— Эвон, эвон! — всполошилась вдруг Шурочка, — Гляди, Артемий, да не в ту сторону — налево гляди! Экое святое место, сколь церквей да колоколен. Гора свята. Не Афон ли это? — простодушно спросила она. — Прикажи верховым ехать туда, там нас и приютят.

   — То не Афон, Шурочка, — снисходительно молвил Артемий Петрович. — Афон, он за морем, в Туретчине. Пожалуй, ты права. — И, открыв дверцу кареты, подозвал вестового: — Скачи наперёд и прикажи: я-де велел ехать к святой горе, пущай туда правят.

   — Ты ведаешь ли, как сия гора именуется? — напустилась на него Шурочка.

   — То град Свияжск, — не очень уверенно отвечал Волынский. — Всякий раз тут проезжаю да проплываю, а всё недосуг туда наведаться. Ежели бы не ты, и сейчас миновали б. Истинно говоришь: свято место. А до Казани вёрст тридцать всего-то. Помолимся о здравии государя и о благополучном прибытии в Астрахань святому угоднику Николаю. Чай, монашествующие примут нас достойно.

Кортеж поворотил налево и спустя полчаса достиг крепостных стен. Крутенек был подъём к ним. Некогда грозные, они обветшали и прохудились, камни обрушились, и их место занял деревянный частокол.

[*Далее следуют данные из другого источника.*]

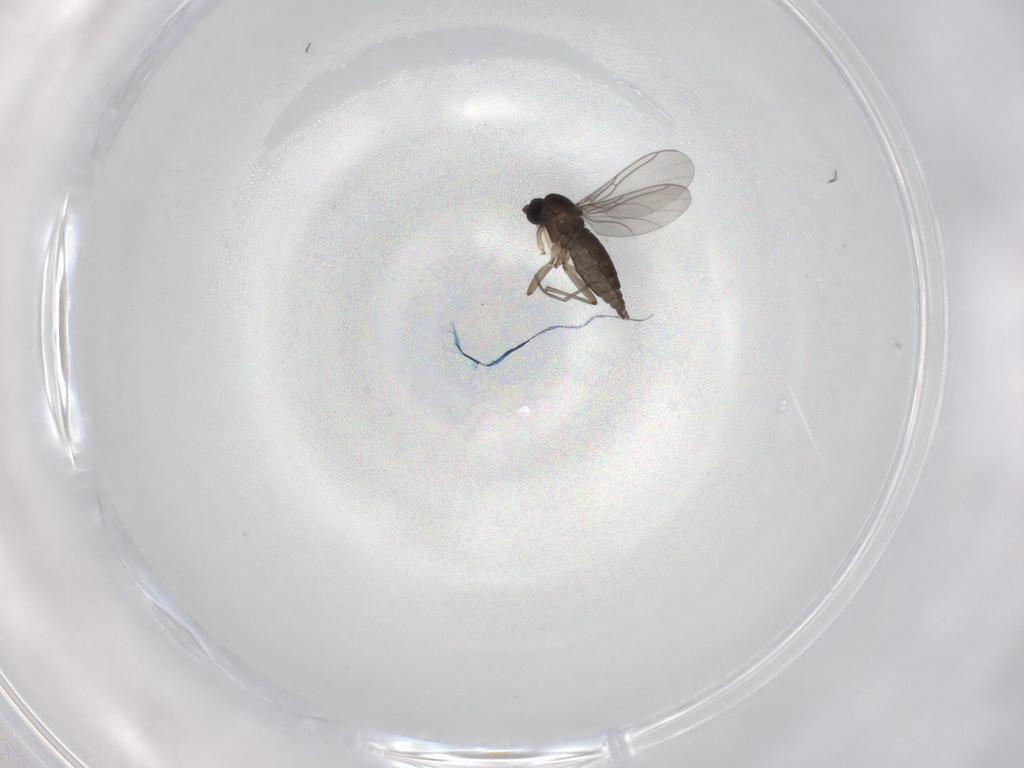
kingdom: Animalia
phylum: Arthropoda
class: Insecta
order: Diptera
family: Sciaridae
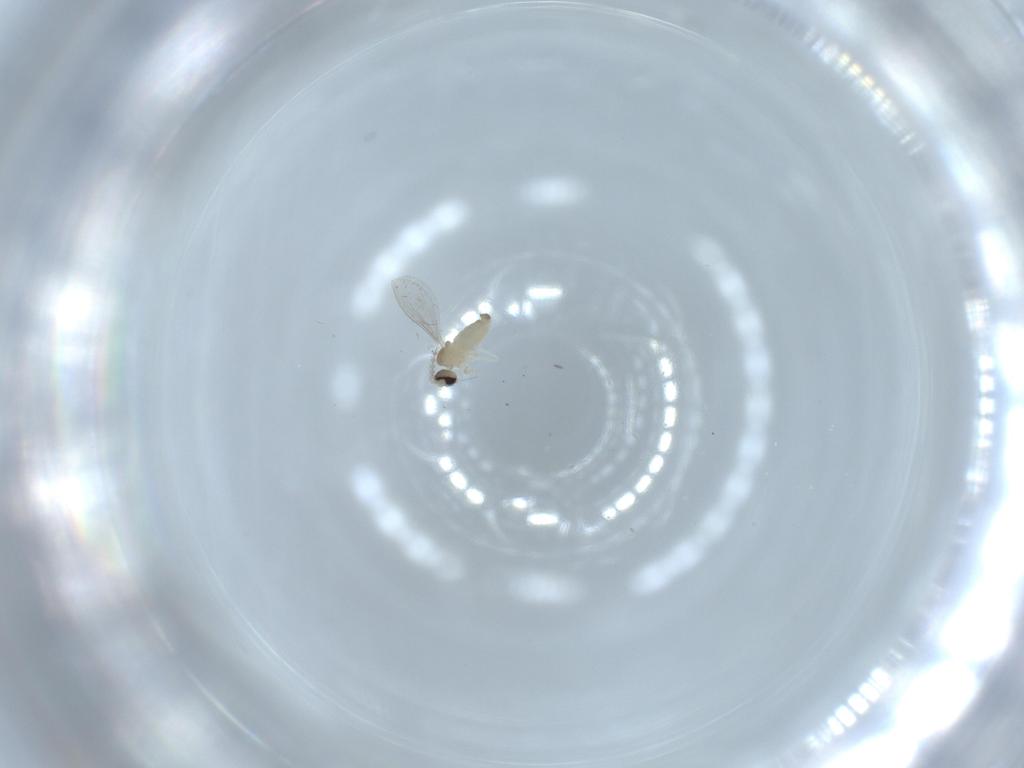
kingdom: Animalia
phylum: Arthropoda
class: Insecta
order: Diptera
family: Cecidomyiidae
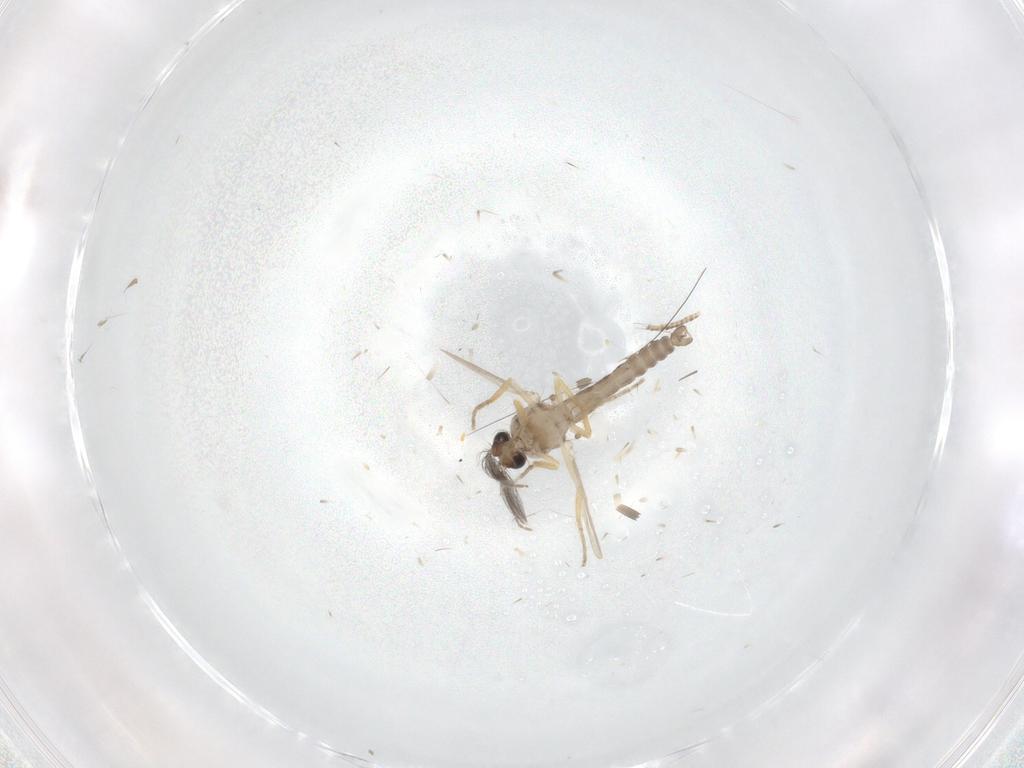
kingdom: Animalia
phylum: Arthropoda
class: Insecta
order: Diptera
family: Ceratopogonidae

   — Ты говорил град, а тут всего только монастыри, церковное место.

Верховые знали дело и прямиком подъехали к игуменским палатам. Их появление произвело отчаянный переполох. Тревожно забил колокол на церковной колокольне, ему тотчас стал вторить другой на въездной башне.

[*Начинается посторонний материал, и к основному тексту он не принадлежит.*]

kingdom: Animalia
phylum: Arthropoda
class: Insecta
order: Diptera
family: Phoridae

   — Проспали, — хохотнул Артемий Петрович. — Эк трезвонят, ровно на пожар.

На крыльцо палат высыпали черноризцы. Тотчас наполнилась чёрными фигурами и обширная паперть, и гульбище собора, высившегося напротив.

Артемий Петрович помог Шурочке выбраться из кареты. Наверху их встречал седобородый монах в мантии до пят, с наперсным золотым крестом и в митре. По квадратному плату с крестом на правом бедре можно было вывести, что это и есть настоятель монастыря, притом в высшем архимандритском чине. Он пробуравил их пронзительным всеведущим взглядом, и, ни слова не говоря, осенил крестным знамением.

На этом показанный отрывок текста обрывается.